Some partitions receive significantly more messages than others, and some partitions receive no messages at all.

To check the distribution, open the Topic Details page in the ApsaraMQ for Kafka console and click the Partition Status tab. The offset value for each partition indicates how many messages it contains.

Uneven distribution of messages among partitions

In this example, Partition 2 has far more messages than the other partitions, and several partitions have none.

How partition assignment works

When a producer sends a message, one of three mechanisms determines which partition receives it:

ScenarioBehavior
Explicit partitionThe producer specifies a partition number directly. The message always goes to that partition.
Message key providedThe client hashes the key with the murmur2 algorithm and maps the result to a partition. Messages with the same key always go to the same partition.
No partition or keyThe default partitioner uses a sticky strategy: it sends consecutive messages to the same partition until a batch is full, then switches to another partition. Over time, messages distribute roughly evenly.
The sticky partitioner (default since Kafka 2.4) intentionally creates short-term unevenness. It batches messages to the same partition to reduce latency. If you check partition offsets at a single point in time, some variation is normal.

Causes and solutions

Cause 1: Messages are sent to a hardcoded partition

If the producer explicitly sets the partition field when creating a message record, all messages go to that partition. Other partitions receive nothing.

Solution:

  • Remove the explicit partition assignment from the producer code. Let the client determine partitions based on the message key or the default partitioner.

  • If you must target specific partitions, distribute messages across all intended partitions rather than a single one.

Cause 2: Skewed message key distribution

When all messages share the same key or a small set of keys, the hash-based assignment concentrates messages in a few partitions.

Solution:

  • Review the key space. Choose keys that distribute evenly across the expected message volume. For example, use a user ID, order ID, or other high-cardinality identifier instead of a fixed category name.

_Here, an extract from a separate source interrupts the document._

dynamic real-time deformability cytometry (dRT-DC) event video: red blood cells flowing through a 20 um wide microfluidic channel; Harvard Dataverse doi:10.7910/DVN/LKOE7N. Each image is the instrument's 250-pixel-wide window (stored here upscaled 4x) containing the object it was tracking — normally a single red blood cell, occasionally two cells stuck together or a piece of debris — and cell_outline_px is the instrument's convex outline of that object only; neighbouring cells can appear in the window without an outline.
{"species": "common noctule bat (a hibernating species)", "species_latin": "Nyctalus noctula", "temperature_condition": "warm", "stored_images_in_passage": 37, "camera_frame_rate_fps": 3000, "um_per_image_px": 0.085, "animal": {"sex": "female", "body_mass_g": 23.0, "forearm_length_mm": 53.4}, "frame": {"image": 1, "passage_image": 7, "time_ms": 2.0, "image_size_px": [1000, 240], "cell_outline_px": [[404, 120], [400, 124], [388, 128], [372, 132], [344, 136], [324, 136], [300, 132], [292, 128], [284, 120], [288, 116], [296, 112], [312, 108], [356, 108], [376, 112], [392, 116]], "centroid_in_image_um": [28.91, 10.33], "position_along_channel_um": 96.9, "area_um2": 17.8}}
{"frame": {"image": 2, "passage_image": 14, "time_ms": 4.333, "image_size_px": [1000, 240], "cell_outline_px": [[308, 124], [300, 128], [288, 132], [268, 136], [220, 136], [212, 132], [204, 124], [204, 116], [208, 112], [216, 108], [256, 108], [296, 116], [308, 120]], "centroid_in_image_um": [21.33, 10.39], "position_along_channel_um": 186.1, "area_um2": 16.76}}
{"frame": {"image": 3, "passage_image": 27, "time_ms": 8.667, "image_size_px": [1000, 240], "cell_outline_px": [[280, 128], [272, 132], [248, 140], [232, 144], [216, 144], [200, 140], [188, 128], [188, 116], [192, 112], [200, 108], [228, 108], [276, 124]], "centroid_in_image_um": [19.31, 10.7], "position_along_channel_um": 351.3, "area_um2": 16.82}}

  • If partition affinity is not required, omit the message key. The default partitioner distributes messages across all partitions automatically.

Cause 3: Custom partitioner logic defect

If the producer uses a custom partitioner.class implementation, a bug in the partition selection logic can route most or all messages to a subset of partitions.

Solution:

  1. Check the partitioner.class setting in the producer configuration. If it points to a custom class, review the implementation for logic errors.

  2. Test the partitioner with a representative message sample and verify that it maps to all partitions.

  3. If even distribution is the goal and no custom logic is needed, remove the partitioner.class setting to revert to the default partitioner.

The RoundRobinPartitioner has a known issue (KAFKA-9965) that can cause uneven distribution when new batches are created. If you use this partitioner, consider switching to the default sticky partitioner.

When unevenness is expected

Not all uneven distribution is a problem. Consider these scenarios before taking action:

  • Short-term snapshots: The sticky partitioner batches messages to one partition at a time. A point-in-time snapshot of partition offsets almost always shows some variation. Check the distribution over a longer period to determine whether it evens out.

  • Key-based routing by design: If messages are keyed by a business identifier (such as a tenant ID), partitions that correspond to high-traffic tenants naturally receive more messages. This is expected when partition affinity matters more than even distribution.

  • Low message volume: With a small number of messages spread across many partitions, statistical variation alone can produce uneven distribution.